Not a single one of those factors has anything to do with working remotely or in person. Is it easier to achieve some of the above factors in person? Maybe at first when no one knows each other, it helps to see each other’s body language and energy. And maybe a particular team is more productive during in-person meetings. And, maybe in some cases, a team that is used to working remotely is suddenly not productive when in-person because they want to connect with each other. I have seen both scenarios in my work. Again, there is variability. But can strong teams be built just by working remotely? I would assert that they can be from my own experience and in working with clients who primarily work remotely, and I would say that they have strong leaders who create a positive culture and connection.
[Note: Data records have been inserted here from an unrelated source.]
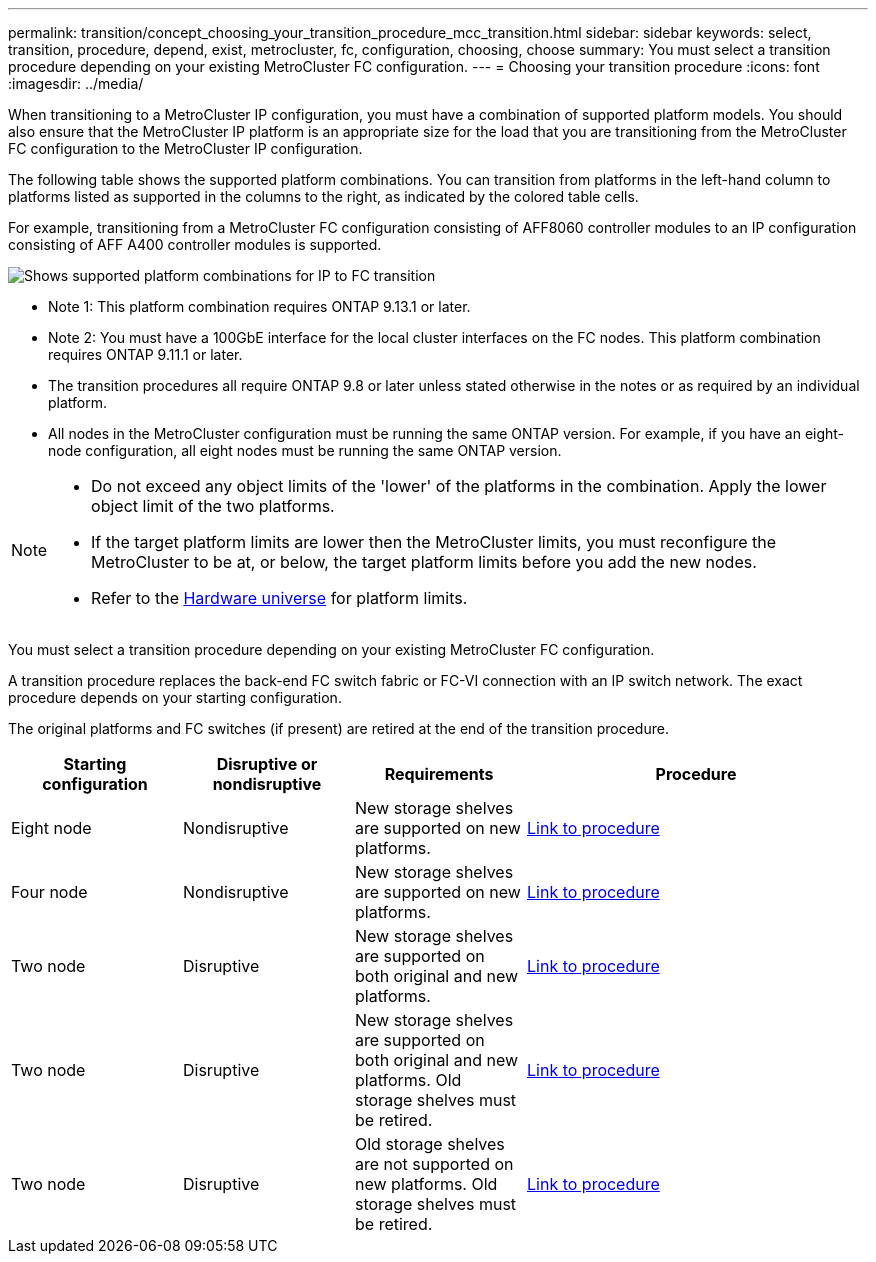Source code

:---
permalink: transition/concept_choosing_your_transition_procedure_mcc_transition.html
sidebar: sidebar
keywords: select, transition, procedure, depend, exist, metrocluster, fc, configuration, choosing, choose
summary: You must select a transition procedure depending on your existing MetroCluster FC configuration.
---
= Choosing your transition procedure
:icons: font
:imagesdir: ../media/


[.lead]
When transitioning to a MetroCluster IP configuration, you must have a combination of supported platform models.
You should also ensure that the MetroCluster IP platform is an appropriate size for the load that you are transitioning from the MetroCluster FC configuration to the MetroCluster IP configuration.

The following table shows the supported platform combinations. You can transition from platforms in the left-hand column to platforms listed as supported in the columns to the right, as indicated by the colored table cells.


For example, transitioning from a MetroCluster FC configuration consisting of AFF8060 controller modules to an IP configuration consisting of AFF A400 controller modules is supported.


image::../media/four_node_transition_mcc_9151.png[Shows supported platform combinations for IP to FC transition]


* Note 1:  This platform combination requires ONTAP 9.13.1 or later.

* Note 2: You must have a 100GbE interface for the local cluster interfaces on the FC nodes. This platform combination requires ONTAP 9.11.1 or later.

* The transition procedures all require ONTAP 9.8 or later unless stated otherwise in the notes or as required by an individual platform.

* All nodes in the MetroCluster configuration must be running the same ONTAP version. For example, if you have an eight-node configuration, all eight nodes must be running the same ONTAP version. 

[NOTE] 
====
* Do not exceed any object limits of the 'lower' of the platforms in the combination. Apply the lower object limit of the two platforms.
* If the target platform limits are lower then the MetroCluster limits, you must reconfigure the MetroCluster to be at, or below, the target platform limits before you add the new nodes.
* Refer to the link:https://hwu.netapp.com[Hardware universe^] for platform limits. 
====

You must select a transition procedure depending on your existing MetroCluster FC configuration.

A transition procedure replaces the back-end FC switch fabric or FC-VI connection with an IP switch network. The exact procedure depends on your starting configuration.

The original platforms and FC switches (if present) are retired at the end of the transition procedure.

[cols="20,20,20,40"]
|===

h| Starting configuration  h| Disruptive or nondisruptive h| Requirements h| Procedure
a| Eight node
a| Nondisruptive
a| New storage shelves are supported on new platforms.
a| link:concept_nondisruptively_transitioning_from_a_four_node_mcc_fc_to_a_mcc_ip_configuration.html[Link to procedure]

a| Four node
a| Nondisruptive
a| New storage shelves are supported on new platforms.
a| link:concept_nondisruptively_transitioning_from_a_four_node_mcc_fc_to_a_mcc_ip_configuration.html[Link to procedure]

a| Two node
a| Disruptive
a| New storage shelves are supported on both original and new platforms.
a| link:task_disruptively_transition_from_a_two_node_mcc_fc_to_a_four_node_mcc_ip_configuration.html[Link to procedure]

a| Two node
a| Disruptive
a| New storage shelves are supported on both original and new platforms. Old storage shelves must be retired.
a| link:task_disruptively_transition_while_move_volumes_from_old_shelves_to_new_shelves.html[Link to procedure]

a| Two node
a| Disruptive
a| Old storage shelves are not supported on new platforms. Old storage shelves must be retired.
a| link:task_disruptively_transition_when_exist_shelves_are_not_supported_on_new_controllers.html[Link to procedure]
|===

// 2023 Dec 05, ONTAPDOC-1516
// 2023 Sep 21, BURT 1404890
// 2023 Jun 30, Issue 301
// BURT 1448684, 13 JAN 2022
// ontap-metrocluster/issues/103 2021.11.21
// 2022-DEC-14, BURT 1509650
// 2023-MAR-9, BURT 1533595 (new C-Series platforms)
To be clear, I am neither a proponent for or against remote work. I see the value and benefits of working remotely, but I am also well aware of the pitfalls and issues that affect workplaces, especially when the work itself does not lend itself to the remote model. I am a proponent of good leadership, finding ways to bring people together, increasing INCLUSIVITY for everyone at all levels, EMOTIONAL INTELLIGENCE, understanding human beings and their complexity, and being strategic.
Additionally, people need flexibility in today’s workplace to be productive. Flexibility can look like a lot of things, not just remote work, though remote work can be a viable way to allow for added flexibility. Work culture and human beings are complicated and the Great Remote Work Debate itself is completely flawed as it attempts to answer complex questions by pointing the finger at one issue and using that one issue as the sum total of all the causes for or against productivity and culture (and really many other things). It is not that simple, and that is why we keep having this conversation.